Sua Majestade o Imperador acaba de mimosear o distinto artista português 
Raphael Croner com um magnífico alfinete de brilhantes, como lembrança, diz a 
carta da mordomia, do apreço em, que tem o seu merecimento. 
Este merecimento que o público já teve ocasião de reconhecer e aplaudir é dos mais incontestáveis. Na crônica da última quinzena fiz menção do nome do distinto artista com aquele respeito que me impõem o seu talento e os seus conhecimentos. 
Em seu segundo concerto, dado ultimamente no Ginásio, anunciou o Sr. Croner umas variações de saxofone. O efeito provou mais que muito a expectativa; neste instrumento mostrou o Sr. Croner todos os dotes que o distinguiam no primeiro. Os aplausos do público coroaram o seu precioso trabalho. 

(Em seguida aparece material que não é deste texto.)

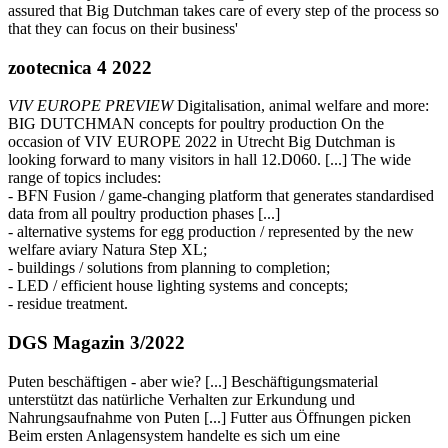
assured that Big Dutchman takes care of every step of the process so
that they can focus on their business'
zootecnica 4 2022
VIV EUROPE PREVIEW
Digitalisation, animal welfare and more:
BIG DUTCHMAN concepts for poultry production On the
occasion of VIV EUROPE 2022 in Utrecht Big Dutchman is
looking forward to many visitors in hall 12.D060. [...] The wide
range of topics includes:
- BFN Fusion / game-changing platform that generates standardised
data from all poultry production phases [...]
- alternative systems for egg production / represented by the new
welfare aviary Natura Step XL;
- buildings / solutions from planning to completion;
- LED / efficient house lighting systems and concepts;
- residue treatment.
DGS Magazin 3/2022
Puten beschäftigen - aber wie? [...] Beschäftigungsmaterial
unterstützt das natürliche Verhalten zur Erkundung und
Nahrungsaufnahme von Puten [...] Futter aus Öffnungen picken
Beim ersten Anlagensystem handelte es sich um eine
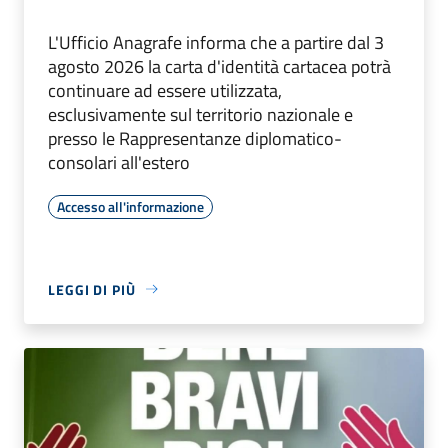
L'Ufficio Anagrafe informa che a partire dal 3
agosto 2026 la carta d'identità cartacea potrà
continuare ad essere utilizzata,
esclusivamente sul territorio nazionale e
presso le Rappresentanze diplomatico-
consolari all'estero
Accesso all'informazione
LEGGI DI PIÙ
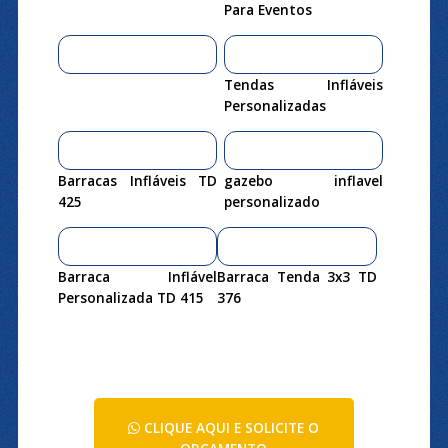
Para Eventos
Tendas Infláveis
Personalizadas
Barracas Infláveis TD
gazebo inflavel
425
personalizado
Barraca Inflável
Barraca Tenda 3x3 TD
Personalizada TD 415
376
CLIQUE AQUI E SOLICITE O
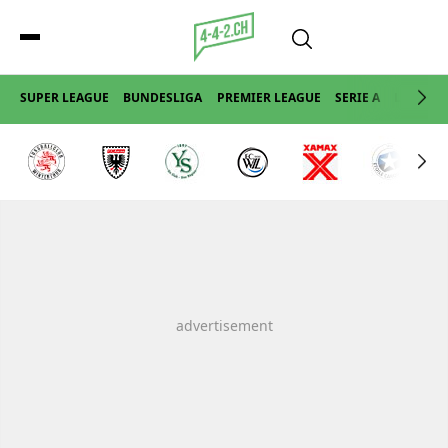
SUPER LEAGUE
BUNDESLIGA
PREMIER LEAGUE
SERIE A
LA LIGA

O Sr. Croner vai fazer uma digressão pela província de S. Paulo depois do que voltará a esta Corte, para tomar o paquete da Europa. É natural que ainda se faça ouvir entre nós e confirmar ainda uma vez as boas impressões que lhe deram o nosso público e a nossa terra. 
Outro artista português, e de renome, acha-se, como já sabem os leitores, nesta Corte. É conhecido velho. O menino Arthur está um homem, crescendo-lhe com a idade a rara perícia com que, desde os tenros anos, a todos admira. Deu um concerto no Teatro Lírico onde foi recebido na forma do costume e onde executou como sempre. 
Teve também da parte do Imperador a mesma distinção que recebeu o Sr. Croner. 
Brevemente tem lugar um concerto dado por ele, destinando-se o produto à subscrição nacional. 
Esta oferta do pianista deve ser recebida pelos brasileiros com a maior gratidão. 
Não quis Arthur Napoleão deixar de contribuir com o seu talento para a coleta patriótica a que se procede. É um ato que o honra e de que não nos esqueceremos, aliando sempre ao nome artístico que ele adquiriu, o de um amigo da nação.